Branko Milanovic: Beware rising inequality within countries
Professor Branko Milanovic has spent his career studying inequality, and is now a visiting professor at the City University of New York.
"We need inequality. Perfect equality, everybody having the same income, doesn't exist anywhere, nor has it. Obviously some countries - maybe China during the cultural revolution - came relatively close, but some inequality has always existed.
"Without inequality you lack incentives to do practically anything - to work, to invent new things or to invest. Nobody is going to do things for nothing and we know that monetary rewards are really crucial, so this is the good part of inequality. We should not forget that inequality is indispensible for the development of a society.
"Globalisation has been very good for the middle classes in the emerging markets - China in particular, parts of India, Thailand, Indonesia. They are still not level in terms of income with the middle class in the rich world, but it's improving, On the other hand, we have essentially a stagnation of middle class incomes in rich countries, a very interesting and a potentially politically destabilising development.

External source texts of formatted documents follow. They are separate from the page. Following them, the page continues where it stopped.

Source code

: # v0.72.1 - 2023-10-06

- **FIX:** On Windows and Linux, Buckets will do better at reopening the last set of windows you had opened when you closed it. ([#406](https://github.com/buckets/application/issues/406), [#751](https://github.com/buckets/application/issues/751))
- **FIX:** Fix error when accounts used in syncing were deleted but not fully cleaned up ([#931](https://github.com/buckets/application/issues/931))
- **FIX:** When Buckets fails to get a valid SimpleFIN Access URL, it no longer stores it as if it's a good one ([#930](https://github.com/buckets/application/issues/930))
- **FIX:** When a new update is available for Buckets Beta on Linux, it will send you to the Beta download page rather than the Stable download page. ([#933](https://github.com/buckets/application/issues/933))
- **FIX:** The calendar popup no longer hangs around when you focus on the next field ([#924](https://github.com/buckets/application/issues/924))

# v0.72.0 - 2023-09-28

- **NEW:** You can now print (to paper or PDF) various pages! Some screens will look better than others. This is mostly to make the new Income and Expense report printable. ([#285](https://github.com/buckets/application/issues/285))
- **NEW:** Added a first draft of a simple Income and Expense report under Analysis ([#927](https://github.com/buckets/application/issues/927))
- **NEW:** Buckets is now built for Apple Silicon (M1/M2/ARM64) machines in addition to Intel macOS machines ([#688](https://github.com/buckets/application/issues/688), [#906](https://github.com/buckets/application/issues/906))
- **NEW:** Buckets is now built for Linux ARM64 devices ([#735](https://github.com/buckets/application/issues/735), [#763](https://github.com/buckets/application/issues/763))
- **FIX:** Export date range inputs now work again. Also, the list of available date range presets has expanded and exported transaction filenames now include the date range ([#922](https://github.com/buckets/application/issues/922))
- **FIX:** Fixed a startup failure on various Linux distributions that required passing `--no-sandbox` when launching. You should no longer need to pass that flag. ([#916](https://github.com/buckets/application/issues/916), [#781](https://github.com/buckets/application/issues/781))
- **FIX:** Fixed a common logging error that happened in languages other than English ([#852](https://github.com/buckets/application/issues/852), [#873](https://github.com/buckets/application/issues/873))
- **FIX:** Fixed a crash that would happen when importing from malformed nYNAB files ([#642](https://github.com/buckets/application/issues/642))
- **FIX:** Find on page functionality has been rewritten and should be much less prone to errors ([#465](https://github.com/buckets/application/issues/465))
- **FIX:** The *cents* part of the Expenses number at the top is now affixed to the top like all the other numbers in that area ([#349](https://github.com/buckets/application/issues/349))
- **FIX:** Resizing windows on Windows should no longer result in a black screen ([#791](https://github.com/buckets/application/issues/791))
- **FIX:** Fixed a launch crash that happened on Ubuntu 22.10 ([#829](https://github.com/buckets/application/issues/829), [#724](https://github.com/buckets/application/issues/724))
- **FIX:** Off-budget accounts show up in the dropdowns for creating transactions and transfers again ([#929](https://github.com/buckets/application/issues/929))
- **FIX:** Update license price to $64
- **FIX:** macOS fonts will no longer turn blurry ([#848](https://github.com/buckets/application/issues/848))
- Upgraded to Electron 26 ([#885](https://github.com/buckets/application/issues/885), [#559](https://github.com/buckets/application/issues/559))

"If the gaps keep on increasing as they've increased in the last 20 years, you would end up with two types of societies within a single country. If there is no sufficient middle class and if the poor really are very far from the rich, then you really cannot speak of a single society.
"We could end up with a kind of a global plutocracy, this global one per cent or even half a per cent that are very similar among themselves, but really belong to different nations.
"We might have a situation that most of global inequality is due to inequalities within nations which was more or less the situation 200 years ago. So we may be really going back to the situation that existed before the industrial revolution."